Little Clara was here with her parents in late June and we wanted to put her in the dress, but it was just slightly too cold to do so. It’ll be much better for her to wear it at home in Spain, where it’s much warmer at this time of year.
I didn’t use any interfacing in the little collar, even though it called for it. I don’t think it’s really necessary in a baby/toddler dress. After all it’s going to be much nicer on their little necks if it doesn’t have any interfacing, but maybe that’s just me?
I’ve always wondered about the differences between continental / German knitting (left-handed) and English knitting (right-handed). I was taught continental / German knitting (being German that obviously makes a lot of sense).
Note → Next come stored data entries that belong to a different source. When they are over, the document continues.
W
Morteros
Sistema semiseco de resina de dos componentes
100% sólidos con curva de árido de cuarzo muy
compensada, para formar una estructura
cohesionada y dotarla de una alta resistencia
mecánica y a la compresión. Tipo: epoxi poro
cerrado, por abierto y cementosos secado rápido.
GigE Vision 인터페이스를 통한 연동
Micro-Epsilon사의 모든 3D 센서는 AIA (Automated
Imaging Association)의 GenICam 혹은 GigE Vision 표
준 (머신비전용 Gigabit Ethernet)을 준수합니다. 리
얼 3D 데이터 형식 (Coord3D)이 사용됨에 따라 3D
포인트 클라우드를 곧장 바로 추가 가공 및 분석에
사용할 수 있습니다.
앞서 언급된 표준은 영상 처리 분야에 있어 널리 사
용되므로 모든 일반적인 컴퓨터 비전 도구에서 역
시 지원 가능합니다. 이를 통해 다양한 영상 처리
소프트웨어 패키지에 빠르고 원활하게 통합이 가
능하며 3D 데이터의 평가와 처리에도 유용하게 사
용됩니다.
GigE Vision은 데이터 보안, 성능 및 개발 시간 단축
It was only when I came to England in 1996 I noticed that there are other ways of knitting, including what seemed to me a rather more complicated way of knitting, which involved rather a lot of moving around.
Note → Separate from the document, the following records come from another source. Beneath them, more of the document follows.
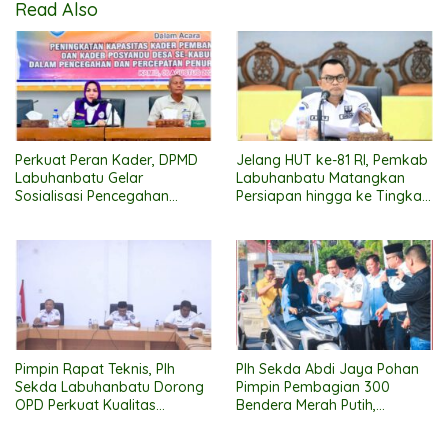
Read Also
Perkuat Peran Kader, DPMD
Jelang HUT ke-81 RI, Pemkab
Labuhanbatu Gelar
Labuhanbatu Matangkan
Sosialisasi Pencegahan
Persiapan hingga ke Tingkat
Stunting
Kecamatan
Pimpin Rapat Teknis, Plh
Plh Sekda Abdi Jaya Pohan
Sekda Labuhanbatu Dorong
Pimpin Pembagian 300
OPD Perkuat Kualitas
Bendera Merah Putih,
Pelayanan Publik Jelang
Pemkab Labuhanbatu
Penilaian Ombudsman RI
Semarakkan HUT RI ke-81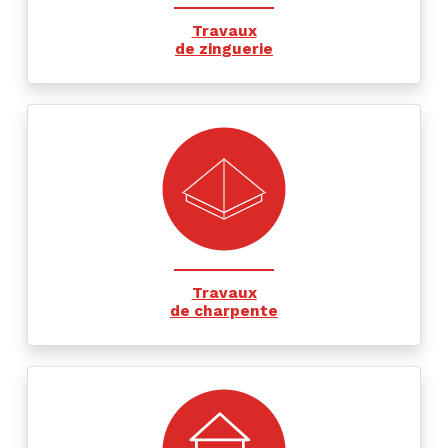
Travaux
de zinguerie
Travaux
de charpente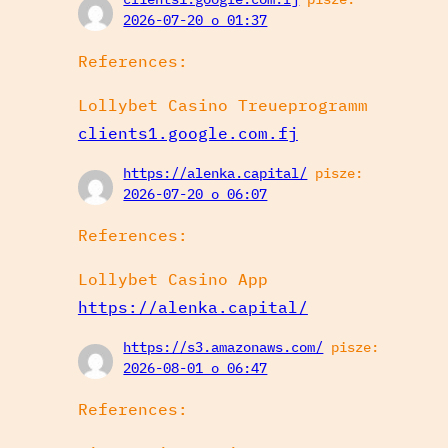
2026-07-20 o 01:37
References:
Lollybet Casino Treueprogramm
clients1.google.com.fj
https://alenka.capital/
pisze:
2026-07-20 o 06:07
References:
Lollybet Casino App
https://alenka.capital/
https://s3.amazonaws.com/
pisze:
2026-08-01 o 06:47
References: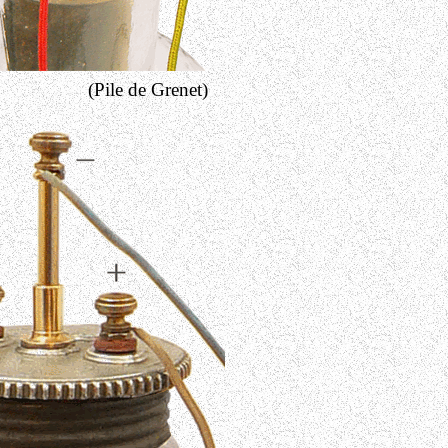
(Pile de Grenet)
Naively, I always believed that my way of knitting (German / continental) was quicker and much more time efficient. So, imagine my surprise when I found out that apparently it is, Wikipedia states: “Continental knitting is preferred by professional hand knitters, as it is the more efficient method, requiring the shortest number of specific hand-motions per stitch.” Over on Ackwood’s YouTube channel is a great video demonstrating the continental technique:
English knitting on the other hand, according to Wikipedia is sometimes referred to as picking as “the yarn is held in the left hand and the motion of bringing the yarn forward with a needle held in the other hand” seems like picking it through. And over on LindsayLew’s YouTube channel a good example of British knitting:
I can’t say that I’ve ever tried using anything else than my German knitting technique, especially as it is so easy to learn. Just check out how easy it is in on TECHknitting. Now it would be interesting to hear what your thoughts are about the different kinds of knitting. Which one do you favour?